Living Colonial History

Let’s step back in time for a moment. Imagine a time with no Internet, no iPads, no television or radio, in fact, almost no one had electricity and there was very little indoor plumbing or running water. Women couldn’t vote white males owned African slaves. America is not a free country, yet, but still the subjects of the King of England. This is Williamsburg, VA in the 1700s, or as it is more commonly known – Colonial Williamsburg, one of the must-see tourist sites of the Mid-Atlantic.

When we arrived, our first quantum leap was into the Governor’s Palace. Our guide, dressed in the period frock of one of the Governor’s house workers, brought us into the house. Decorated for the period, with many of the furnishings actually owned by John Murray, fourth Earl of Dunmore when he lived here with his wife and young family, the house was lavish for the time, and substantially larger than most at three levels and nearly 3,400 square feet for the living quarters.

The first level of the home was exquisitely decorated with weapons of all kinds – muskets and swords of all sizes – and of course the royal coat of arms. The goal of course was to intimidate and inspire depending upon the guest – and we’re sure visitors got whichever message was appropriate.

The family quarters on the second floor were decorated in bright colors, beautiful wallpaper and elegant furniture. The living space was large for the colonial standard when many of the Governor’s subjects were living in a one room house, but small by the Murrays’ standards. In fact, the Governor and his wife were quite wealthy and owned a much larger home in England. In fact, the home they left behind in New York (prior to accepting the Virginia governorship) was even larger – likely a disappointment for he and his family.

The grounds housed other sheds, reproduced on the original foundation plates, for meat salting and smoking, kitchen, scullery (where animals are prepared for eatin’) and a laundry. Perhaps the strangest outshed was the one called the “bath house” which we were told was not used for bathing, but as a “rinse” off spot for the Governor on those stiflingly hot Virginia summer days.

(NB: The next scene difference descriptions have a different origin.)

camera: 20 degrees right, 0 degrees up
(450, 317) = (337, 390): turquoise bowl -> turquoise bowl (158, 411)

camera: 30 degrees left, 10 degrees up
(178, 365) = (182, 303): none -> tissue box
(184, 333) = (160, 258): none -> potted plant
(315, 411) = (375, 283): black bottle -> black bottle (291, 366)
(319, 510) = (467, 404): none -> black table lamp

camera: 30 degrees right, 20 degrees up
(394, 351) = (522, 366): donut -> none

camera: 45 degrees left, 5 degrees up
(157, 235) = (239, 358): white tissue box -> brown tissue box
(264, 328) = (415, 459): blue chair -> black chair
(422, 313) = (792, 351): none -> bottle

We then made our way towards  the Capitol. We made quick stops at the many shops and taverns along with a printing and bookmaking house and coffee house. The coffee house offered a free cup of coffee, tea or chocolate a.k.a. hot chocolate, an a chance for lunch with a full-on colonial re-enactor (fully in character, while many at other sites were not.) Each location offered brief tours with an abundance of information. For example, we learned:

  • Taverns, or “public houses,” in colonial days had to provide rooms (not beds), food and place to board your horse – so in practice, it was more like hotels of today.
  • Books were extremely expensive to purchase as the paper was made from cloth – literally old clothing. A piece of paper cost as much as schilling, and the books were bound in leather, making them available only to the wealthiest land owners. As a result, most of what we know about the average colonist is drawn archaeological evidence and from how these individuals were described by the wealthy.

The best part of the day was an amazing reenactment of Mrs. Washington’s historic visit to Williamsburg following the country’s entry into war with the British. She thanked the crowd for coming and interacted with many actors in the crowd. In particular she thanked one gentleman for his service and offered to pay for a doctor to look at his damaged leg. It was a heartwarming exchange and set the mood for the entire period.

After seeing multiple commercials when we were kids, it was pretty amazing to see this place in person, and would be a great place to take kids. The entire park is overwhelmingly large – with hundreds of building it is actually the largest living history site in the United States. There’s also Jamestown and Yorktown available to explore.